▸ **Goal of the exercise**:
Without skipping or changing anything, print all the entries.

BEGIN Records shown

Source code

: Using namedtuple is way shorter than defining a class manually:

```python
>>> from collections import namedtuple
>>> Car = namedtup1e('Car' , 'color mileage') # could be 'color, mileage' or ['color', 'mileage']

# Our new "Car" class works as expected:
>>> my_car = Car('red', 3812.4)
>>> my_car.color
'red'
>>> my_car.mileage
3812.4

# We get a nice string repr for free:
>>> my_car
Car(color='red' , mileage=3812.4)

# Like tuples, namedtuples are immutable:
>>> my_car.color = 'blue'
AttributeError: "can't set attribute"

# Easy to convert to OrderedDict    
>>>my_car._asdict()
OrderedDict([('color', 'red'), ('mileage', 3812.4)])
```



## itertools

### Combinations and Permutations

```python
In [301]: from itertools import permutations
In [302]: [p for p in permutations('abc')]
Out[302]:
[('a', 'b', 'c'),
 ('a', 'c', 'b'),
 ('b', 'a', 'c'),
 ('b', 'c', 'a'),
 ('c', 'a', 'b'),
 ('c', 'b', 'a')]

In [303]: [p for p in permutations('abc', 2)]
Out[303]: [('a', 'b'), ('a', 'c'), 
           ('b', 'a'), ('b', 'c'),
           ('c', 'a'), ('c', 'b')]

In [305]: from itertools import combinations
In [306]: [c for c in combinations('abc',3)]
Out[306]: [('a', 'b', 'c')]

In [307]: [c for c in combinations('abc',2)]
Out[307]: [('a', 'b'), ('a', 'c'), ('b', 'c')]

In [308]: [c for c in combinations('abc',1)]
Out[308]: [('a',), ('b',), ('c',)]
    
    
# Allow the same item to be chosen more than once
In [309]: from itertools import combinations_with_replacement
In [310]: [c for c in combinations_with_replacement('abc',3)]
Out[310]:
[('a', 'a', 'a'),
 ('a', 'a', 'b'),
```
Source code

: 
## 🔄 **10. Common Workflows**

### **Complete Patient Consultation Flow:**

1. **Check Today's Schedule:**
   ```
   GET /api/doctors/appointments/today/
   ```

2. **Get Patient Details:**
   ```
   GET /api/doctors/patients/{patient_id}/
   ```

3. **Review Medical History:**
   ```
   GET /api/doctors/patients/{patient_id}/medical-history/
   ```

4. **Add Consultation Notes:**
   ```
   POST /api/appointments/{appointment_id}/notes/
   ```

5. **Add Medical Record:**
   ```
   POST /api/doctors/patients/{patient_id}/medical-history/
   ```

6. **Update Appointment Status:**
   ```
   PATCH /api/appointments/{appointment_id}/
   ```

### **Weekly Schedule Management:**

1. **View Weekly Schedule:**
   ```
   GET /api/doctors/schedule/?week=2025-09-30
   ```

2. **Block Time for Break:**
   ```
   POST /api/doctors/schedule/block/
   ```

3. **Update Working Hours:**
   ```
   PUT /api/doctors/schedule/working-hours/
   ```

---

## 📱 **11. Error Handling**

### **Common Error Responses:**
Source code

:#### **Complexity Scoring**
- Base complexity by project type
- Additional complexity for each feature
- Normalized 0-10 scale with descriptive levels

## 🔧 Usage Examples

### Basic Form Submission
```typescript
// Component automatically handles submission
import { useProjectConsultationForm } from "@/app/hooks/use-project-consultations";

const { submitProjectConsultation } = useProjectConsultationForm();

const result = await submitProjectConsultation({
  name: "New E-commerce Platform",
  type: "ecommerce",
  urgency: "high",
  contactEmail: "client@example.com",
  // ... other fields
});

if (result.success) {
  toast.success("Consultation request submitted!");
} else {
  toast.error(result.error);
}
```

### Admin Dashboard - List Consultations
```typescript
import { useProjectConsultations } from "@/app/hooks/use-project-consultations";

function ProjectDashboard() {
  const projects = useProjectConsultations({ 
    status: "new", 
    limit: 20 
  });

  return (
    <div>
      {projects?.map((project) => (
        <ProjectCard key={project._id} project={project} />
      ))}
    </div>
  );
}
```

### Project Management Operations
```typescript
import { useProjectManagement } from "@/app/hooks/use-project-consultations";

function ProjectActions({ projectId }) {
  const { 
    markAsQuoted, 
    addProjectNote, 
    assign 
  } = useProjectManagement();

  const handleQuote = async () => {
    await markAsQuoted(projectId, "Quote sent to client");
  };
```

END Records shown

▸ **Problem solution**:
Source code

: Using namedtuple is way shorter than defining a class manually:

```python
>>> from collections import namedtuple
>>> Car = namedtup1e('Car' , 'color mileage') # could be 'color, mileage' or ['color', 'mileage']

# Our new "Car" class works as expected:
>>> my_car = Car('red', 3812.4)
>>> my_car.color
'red'
>>> my_car.mileage
3812.4

# We get a nice string repr for free:
>>> my_car
Car(color='red' , mileage=3812.4)

# Like tuples, namedtuples are immutable:
>>> my_car.color = 'blue'
AttributeError: "can't set attribute"

# Easy to convert to OrderedDict    
>>>my_car._asdict()
OrderedDict([('color', 'red'), ('mileage', 3812.4)])
```



## itertools

### Combinations and Permutations

```python
In [301]: from itertools import permutations
In [302]: [p for p in permutations('abc')]
Out[302]:
[('a', 'b', 'c'),
 ('a', 'c', 'b'),
 ('b', 'a', 'c'),
 ('b', 'c', 'a'),
 ('c', 'a', 'b'),
 ('c', 'b', 'a')]

In [303]: [p for p in permutations('abc', 2)]
Out[303]: [('a', 'b'), ('a', 'c'), 
           ('b', 'a'), ('b', 'c'),
           ('c', 'a'), ('c', 'b')]

In [305]: from itertools import combinations
In [306]: [c for c in combinations('abc',3)]
Out[306]: [('a', 'b', 'c')]

In [307]: [c for c in combinations('abc',2)]
Out[307]: [('a', 'b'), ('a', 'c'), ('b', 'c')]

In [308]: [c for c in combinations('abc',1)]
Out[308]: [('a',), ('b',), ('c',)]
    
    
# Allow the same item to be chosen more than once
In [309]: from itertools import combinations_with_replacement
In [310]: [c for c in combinations_with_replacement('abc',3)]
Out[310]:
[('a', 'a', 'a'),
 ('a', 'a', 'b'),
```
Source code

: 
## 🔄 **10. Common Workflows**

### **Complete Patient Consultation Flow:**

1. **Check Today's Schedule:**
   ```
   GET /api/doctors/appointments/today/
   ```

2. **Get Patient Details:**
   ```
   GET /api/doctors/patients/{patient_id}/
   ```

3. **Review Medical History:**
   ```
   GET /api/doctors/patients/{patient_id}/medical-history/
   ```

4. **Add Consultation Notes:**
   ```
   POST /api/appointments/{appointment_id}/notes/
   ```

5. **Add Medical Record:**
   ```
   POST /api/doctors/patients/{patient_id}/medical-history/
   ```

6. **Update Appointment Status:**
   ```
   PATCH /api/appointments/{appointment_id}/
   ```

### **Weekly Schedule Management:**

1. **View Weekly Schedule:**
   ```
   GET /api/doctors/schedule/?week=2025-09-30
   ```

2. **Block Time for Break:**
   ```
   POST /api/doctors/schedule/block/
   ```

3. **Update Working Hours:**
   ```
   PUT /api/doctors/schedule/working-hours/
   ```

---

## 📱 **11. Error Handling**

### **Common Error Responses:**
Source code

:#### **Complexity Scoring**
- Base complexity by project type
- Additional complexity for each feature
- Normalized 0-10 scale with descriptive levels

## 🔧 Usage Examples

### Basic Form Submission
```typescript
// Component automatically handles submission
import { useProjectConsultationForm } from "@/app/hooks/use-project-consultations";

const { submitProjectConsultation } = useProjectConsultationForm();

const result = await submitProjectConsultation({
  name: "New E-commerce Platform",
  type: "ecommerce",
  urgency: "high",
  contactEmail: "client@example.com",
  // ... other fields
});

if (result.success) {
  toast.success("Consultation request submitted!");
} else {
  toast.error(result.error);
}
```

### Admin Dashboard - List Consultations
```typescript
import { useProjectConsultations } from "@/app/hooks/use-project-consultations";

function ProjectDashboard() {
  const projects = useProjectConsultations({ 
    status: "new", 
    limit: 20 
  });

  return (
    <div>
      {projects?.map((project) => (
        <ProjectCard key={project._id} project={project} />
      ))}
    </div>
  );
}
```

### Project Management Operations
```typescript
import { useProjectManagement } from "@/app/hooks/use-project-consultations";

function ProjectActions({ projectId }) {
  const { 
    markAsQuoted, 
    addProjectNote, 
    assign 
  } = useProjectManagement();

  const handleQuote = async () => {
    await markAsQuoted(projectId, "Quote sent to client");
  };
```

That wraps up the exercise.